Thursday, June 23, 2011

Somewhere Between Rage and Serenity

In the movie X-Men: First Class, a prequel in which we meet the younger, more innocent versions of the characters from the later movies, the ever-wise and telepathic Charles Xavier (later known as Professor X) coaches Erik -- the vengeful, angry young man who will eventually become his arch-rival, Magneto -- on how to use his metal-bending superpower. Erik cannot seem to unleash the full extent of his power except when he is swept away by emotion -- specifically, anger and sorrow. Xavier instructs him on how to control his mind in order to control his power: "True focus lies somewhere between rage and serenity."

Like most dialogue in superhero movies, this line is too cute by half, but within it there is a kernel of truth. From the Buddhist point of view, the key to working skillfully with our emotions -- both the pleasant ones and the painful ones -- is to find a balance between, on the one hand, feeling the emotion and opening to its energy, and on the other hand, having enough space around the experience of the emotion that we do not get swept away by it. It's rather like the way the Buddha instructed one of his students who was struggling with meditation practice: "Not too tight, not too loose."

In the Vajrayana Buddhist tradition, and particularly in the view of "formless" meditation practices like Mahamudra and Dzogchen, whatever arises in the mind -- even powerful, afflictive emotions such as anger, jealousy, or rage -- is regarded as the path of awakening. We don't need to apply any antidotes, or try to get rid of our thoughts or pacify our emotions. Every experience is the play of mind's natural luminosity and emptiness. The only question is how we relate to what arises in our minds -- whether we see its true nature or mistake it for something it is not.

Usually we cling to the thoughts and emotions that make us feel good or reinforce our egos, and we reject and push away the ones that feel unpleasant. Or, like Magneto, we go the opposite way and cling to what is actually painful; we nurse resentments and keep scratching at wounds that eat us up from the inside and become the whole storyline of our lives. In either case, we project a degree of reality and solidity onto our thoughts and emotions that they don't really have. As Khenpo Tsultrim Gyamtso Rinpoche said, "When you know that thoughts are illusions, you can take thoughts of desire and anger as friends." The stronger the emotional charge, the more it reveals or points to mind's awakened nature. It all depends on whether we can experience the raw energy of our emotions without buying into our own concepts and storylines about them, and without blowing our emotions up into something they are not.

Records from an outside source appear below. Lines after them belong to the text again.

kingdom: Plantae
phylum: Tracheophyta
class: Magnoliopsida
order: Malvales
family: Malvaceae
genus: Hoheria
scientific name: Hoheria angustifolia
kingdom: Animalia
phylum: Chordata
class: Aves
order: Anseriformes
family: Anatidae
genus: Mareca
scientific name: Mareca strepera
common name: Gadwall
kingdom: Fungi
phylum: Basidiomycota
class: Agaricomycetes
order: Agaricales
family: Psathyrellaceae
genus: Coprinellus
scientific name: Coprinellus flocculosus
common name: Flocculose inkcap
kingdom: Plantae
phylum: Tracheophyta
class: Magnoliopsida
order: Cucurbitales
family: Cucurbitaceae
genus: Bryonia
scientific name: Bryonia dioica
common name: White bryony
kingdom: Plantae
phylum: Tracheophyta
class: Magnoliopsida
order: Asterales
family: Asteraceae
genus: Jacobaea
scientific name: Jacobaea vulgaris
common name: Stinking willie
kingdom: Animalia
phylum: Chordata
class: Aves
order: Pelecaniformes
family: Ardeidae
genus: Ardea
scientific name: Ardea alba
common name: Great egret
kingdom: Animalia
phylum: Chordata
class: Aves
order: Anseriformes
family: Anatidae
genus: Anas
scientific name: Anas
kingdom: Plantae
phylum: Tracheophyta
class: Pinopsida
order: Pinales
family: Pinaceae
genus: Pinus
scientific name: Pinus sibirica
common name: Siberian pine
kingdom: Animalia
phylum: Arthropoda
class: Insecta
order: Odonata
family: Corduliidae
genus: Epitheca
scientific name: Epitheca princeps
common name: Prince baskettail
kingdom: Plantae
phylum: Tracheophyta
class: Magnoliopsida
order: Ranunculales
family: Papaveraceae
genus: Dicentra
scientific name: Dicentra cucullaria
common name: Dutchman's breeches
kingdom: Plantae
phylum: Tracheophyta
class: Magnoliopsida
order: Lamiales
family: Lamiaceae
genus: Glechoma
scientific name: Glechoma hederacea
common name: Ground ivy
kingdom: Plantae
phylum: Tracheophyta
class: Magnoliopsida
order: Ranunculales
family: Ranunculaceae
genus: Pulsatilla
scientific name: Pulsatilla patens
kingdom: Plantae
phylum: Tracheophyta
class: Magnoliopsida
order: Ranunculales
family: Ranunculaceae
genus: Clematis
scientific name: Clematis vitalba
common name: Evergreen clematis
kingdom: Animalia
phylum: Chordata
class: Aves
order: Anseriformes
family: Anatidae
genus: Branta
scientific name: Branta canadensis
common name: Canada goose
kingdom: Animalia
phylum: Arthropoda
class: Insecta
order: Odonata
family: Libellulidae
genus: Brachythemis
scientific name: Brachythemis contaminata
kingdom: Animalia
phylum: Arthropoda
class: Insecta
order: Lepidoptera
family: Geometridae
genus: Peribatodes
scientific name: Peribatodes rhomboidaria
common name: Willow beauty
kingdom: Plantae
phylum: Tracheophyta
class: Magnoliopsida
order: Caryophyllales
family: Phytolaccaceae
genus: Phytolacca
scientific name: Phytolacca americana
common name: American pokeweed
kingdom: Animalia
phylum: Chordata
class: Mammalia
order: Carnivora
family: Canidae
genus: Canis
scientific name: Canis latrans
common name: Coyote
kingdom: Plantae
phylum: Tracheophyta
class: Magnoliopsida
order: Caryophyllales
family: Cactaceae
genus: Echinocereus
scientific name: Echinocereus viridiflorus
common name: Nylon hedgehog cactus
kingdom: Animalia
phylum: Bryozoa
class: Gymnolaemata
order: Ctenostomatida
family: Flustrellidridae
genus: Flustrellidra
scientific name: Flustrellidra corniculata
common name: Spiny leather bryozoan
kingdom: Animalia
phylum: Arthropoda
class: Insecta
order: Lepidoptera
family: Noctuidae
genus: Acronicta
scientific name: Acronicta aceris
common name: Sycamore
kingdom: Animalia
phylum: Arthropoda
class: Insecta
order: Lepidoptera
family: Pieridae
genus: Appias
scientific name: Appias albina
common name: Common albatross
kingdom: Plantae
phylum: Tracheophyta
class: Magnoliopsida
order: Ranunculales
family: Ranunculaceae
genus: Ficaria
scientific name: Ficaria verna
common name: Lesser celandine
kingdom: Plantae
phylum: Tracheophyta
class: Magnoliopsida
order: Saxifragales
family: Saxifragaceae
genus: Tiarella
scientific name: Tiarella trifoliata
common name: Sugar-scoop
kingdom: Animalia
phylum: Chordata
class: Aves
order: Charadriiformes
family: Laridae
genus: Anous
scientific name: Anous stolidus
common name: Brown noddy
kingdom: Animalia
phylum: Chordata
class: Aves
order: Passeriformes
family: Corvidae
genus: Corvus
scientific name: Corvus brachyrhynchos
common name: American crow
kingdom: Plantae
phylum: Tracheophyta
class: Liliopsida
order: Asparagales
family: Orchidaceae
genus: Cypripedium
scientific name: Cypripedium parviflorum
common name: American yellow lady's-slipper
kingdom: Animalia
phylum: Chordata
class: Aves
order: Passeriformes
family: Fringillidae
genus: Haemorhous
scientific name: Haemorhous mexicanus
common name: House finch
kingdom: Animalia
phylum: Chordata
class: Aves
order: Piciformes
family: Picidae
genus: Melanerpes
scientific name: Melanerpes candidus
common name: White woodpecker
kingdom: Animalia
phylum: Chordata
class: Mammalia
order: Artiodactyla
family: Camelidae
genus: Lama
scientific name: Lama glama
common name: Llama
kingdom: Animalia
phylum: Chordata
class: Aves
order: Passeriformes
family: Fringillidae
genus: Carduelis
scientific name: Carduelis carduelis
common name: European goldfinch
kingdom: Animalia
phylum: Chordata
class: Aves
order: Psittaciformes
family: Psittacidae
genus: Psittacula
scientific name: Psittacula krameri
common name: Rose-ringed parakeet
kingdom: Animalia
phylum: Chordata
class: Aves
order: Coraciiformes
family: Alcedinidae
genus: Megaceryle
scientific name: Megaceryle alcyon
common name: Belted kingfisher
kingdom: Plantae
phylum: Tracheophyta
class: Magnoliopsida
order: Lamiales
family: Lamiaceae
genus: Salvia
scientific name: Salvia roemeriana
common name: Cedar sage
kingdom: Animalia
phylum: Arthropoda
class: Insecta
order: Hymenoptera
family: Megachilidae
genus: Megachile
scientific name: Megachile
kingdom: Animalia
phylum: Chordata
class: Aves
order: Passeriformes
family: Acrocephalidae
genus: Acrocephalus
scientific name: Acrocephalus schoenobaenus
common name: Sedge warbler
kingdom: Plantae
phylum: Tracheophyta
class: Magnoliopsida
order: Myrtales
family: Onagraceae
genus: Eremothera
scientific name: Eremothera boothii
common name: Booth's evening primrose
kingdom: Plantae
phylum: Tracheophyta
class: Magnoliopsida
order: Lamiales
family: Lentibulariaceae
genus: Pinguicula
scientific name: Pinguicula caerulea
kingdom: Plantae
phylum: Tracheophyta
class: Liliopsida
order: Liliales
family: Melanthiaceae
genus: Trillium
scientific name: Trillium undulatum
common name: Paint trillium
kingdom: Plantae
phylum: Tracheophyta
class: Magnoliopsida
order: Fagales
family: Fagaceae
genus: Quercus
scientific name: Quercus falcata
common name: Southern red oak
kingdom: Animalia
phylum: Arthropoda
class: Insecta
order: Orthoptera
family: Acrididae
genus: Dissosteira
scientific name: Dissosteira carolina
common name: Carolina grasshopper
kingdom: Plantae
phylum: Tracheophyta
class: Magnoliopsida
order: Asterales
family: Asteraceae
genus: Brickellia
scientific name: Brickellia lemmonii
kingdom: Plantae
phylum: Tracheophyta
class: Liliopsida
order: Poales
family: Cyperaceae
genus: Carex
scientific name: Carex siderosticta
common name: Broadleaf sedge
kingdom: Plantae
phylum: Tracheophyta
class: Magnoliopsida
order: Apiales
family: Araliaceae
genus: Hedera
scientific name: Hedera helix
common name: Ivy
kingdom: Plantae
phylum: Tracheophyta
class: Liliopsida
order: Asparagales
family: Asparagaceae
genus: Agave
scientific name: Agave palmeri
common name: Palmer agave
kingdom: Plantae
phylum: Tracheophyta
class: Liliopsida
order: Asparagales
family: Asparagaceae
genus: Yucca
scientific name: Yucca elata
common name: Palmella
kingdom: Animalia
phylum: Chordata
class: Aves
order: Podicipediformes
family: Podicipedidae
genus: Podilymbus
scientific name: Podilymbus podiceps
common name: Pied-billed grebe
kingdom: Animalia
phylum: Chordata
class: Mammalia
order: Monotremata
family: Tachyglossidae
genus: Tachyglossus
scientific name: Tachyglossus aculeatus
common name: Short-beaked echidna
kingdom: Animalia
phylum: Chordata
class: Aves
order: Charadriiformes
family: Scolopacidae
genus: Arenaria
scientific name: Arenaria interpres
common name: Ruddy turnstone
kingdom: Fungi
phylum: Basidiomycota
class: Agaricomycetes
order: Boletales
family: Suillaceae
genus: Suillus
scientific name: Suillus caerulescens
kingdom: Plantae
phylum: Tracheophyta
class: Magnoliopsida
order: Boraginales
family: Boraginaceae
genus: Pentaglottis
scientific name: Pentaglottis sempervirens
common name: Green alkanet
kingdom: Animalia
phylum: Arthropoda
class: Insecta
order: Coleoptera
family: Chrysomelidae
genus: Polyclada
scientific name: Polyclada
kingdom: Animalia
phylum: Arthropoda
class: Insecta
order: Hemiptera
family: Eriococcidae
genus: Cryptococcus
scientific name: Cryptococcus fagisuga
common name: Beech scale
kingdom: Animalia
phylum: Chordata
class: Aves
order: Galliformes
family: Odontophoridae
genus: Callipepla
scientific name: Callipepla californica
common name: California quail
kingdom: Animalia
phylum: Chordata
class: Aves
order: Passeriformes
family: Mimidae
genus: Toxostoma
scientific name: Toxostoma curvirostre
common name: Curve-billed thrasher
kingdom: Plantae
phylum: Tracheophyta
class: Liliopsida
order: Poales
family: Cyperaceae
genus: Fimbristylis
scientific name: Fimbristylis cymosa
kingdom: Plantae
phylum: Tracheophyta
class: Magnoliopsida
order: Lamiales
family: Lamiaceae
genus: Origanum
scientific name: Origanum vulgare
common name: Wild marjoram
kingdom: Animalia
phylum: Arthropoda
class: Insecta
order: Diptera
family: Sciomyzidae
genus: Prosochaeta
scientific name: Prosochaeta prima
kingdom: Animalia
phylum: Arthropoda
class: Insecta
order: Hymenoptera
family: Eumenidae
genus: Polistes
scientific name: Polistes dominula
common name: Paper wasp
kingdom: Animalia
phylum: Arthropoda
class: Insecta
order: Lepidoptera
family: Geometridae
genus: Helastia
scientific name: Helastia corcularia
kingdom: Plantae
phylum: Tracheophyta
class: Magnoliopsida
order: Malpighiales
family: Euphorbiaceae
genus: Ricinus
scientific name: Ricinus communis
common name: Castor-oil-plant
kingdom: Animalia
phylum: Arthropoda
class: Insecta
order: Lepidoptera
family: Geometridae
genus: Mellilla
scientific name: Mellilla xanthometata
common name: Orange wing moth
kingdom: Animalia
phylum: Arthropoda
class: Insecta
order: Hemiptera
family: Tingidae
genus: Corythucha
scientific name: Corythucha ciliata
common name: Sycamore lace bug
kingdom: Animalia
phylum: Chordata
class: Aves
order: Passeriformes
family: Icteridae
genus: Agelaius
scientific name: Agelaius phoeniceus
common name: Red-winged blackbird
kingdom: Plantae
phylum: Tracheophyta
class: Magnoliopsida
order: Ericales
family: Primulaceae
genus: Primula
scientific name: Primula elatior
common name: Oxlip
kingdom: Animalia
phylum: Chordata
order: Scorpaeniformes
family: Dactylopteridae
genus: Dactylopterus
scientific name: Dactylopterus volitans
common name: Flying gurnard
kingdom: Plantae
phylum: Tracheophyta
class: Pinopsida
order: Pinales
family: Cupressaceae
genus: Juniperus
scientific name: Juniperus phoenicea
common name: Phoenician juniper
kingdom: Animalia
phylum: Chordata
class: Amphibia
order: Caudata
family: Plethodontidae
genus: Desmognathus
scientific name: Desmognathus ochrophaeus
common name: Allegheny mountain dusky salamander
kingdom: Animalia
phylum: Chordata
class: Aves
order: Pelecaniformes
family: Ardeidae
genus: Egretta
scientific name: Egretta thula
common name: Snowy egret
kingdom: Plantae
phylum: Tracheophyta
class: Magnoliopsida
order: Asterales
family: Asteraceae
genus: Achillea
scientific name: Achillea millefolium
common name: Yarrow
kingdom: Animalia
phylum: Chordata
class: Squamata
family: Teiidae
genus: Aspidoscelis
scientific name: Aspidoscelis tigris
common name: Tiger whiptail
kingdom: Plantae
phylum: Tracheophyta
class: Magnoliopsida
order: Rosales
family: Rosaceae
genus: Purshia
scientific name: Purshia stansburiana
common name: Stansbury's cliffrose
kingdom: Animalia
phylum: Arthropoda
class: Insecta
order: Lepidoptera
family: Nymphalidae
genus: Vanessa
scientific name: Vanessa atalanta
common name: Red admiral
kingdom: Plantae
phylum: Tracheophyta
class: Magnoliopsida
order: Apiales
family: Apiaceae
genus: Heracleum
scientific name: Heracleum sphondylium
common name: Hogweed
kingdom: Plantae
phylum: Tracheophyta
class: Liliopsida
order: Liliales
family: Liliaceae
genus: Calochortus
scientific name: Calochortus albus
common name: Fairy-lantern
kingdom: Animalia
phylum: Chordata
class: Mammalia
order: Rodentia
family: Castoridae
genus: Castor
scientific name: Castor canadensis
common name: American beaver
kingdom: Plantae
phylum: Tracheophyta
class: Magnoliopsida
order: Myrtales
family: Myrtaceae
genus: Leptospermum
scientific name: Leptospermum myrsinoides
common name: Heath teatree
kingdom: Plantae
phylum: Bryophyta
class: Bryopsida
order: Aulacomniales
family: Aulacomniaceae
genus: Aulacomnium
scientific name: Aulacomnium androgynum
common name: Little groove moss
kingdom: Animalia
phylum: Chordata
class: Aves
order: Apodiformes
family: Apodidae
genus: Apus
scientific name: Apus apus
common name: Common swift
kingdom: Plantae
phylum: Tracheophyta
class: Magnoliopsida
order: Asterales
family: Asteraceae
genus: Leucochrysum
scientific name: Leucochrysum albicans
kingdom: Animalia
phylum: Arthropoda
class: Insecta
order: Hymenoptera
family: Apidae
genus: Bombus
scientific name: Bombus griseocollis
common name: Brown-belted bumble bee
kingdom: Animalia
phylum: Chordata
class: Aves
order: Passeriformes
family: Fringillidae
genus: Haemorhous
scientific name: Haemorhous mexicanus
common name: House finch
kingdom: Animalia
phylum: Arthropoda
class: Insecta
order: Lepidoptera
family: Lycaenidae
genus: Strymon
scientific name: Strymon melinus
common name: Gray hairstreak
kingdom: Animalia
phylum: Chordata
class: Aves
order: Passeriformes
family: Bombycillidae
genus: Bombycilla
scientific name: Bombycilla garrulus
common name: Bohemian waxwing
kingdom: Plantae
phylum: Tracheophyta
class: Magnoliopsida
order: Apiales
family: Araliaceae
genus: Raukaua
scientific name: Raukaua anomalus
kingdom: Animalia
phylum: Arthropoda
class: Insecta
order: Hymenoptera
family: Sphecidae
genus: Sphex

The story of how Erik became Magneto is, of course, a cautionary tale. In the end, Erik was just too consumed by his rage and his thirst for vengeance, and his obsession turned him to the dark side. From Charles Xavier he learned how to unleash his full mutant powers, but not how to let go of his own concepts. He didn't quite grasp the real meaning of Xavier's advice about working with the power of emotions: "True focus lies somewhere between rage and serenity." In other words, it's about finding the middle way.

I think Professor X was on to something. He might even have been studying Buddhism.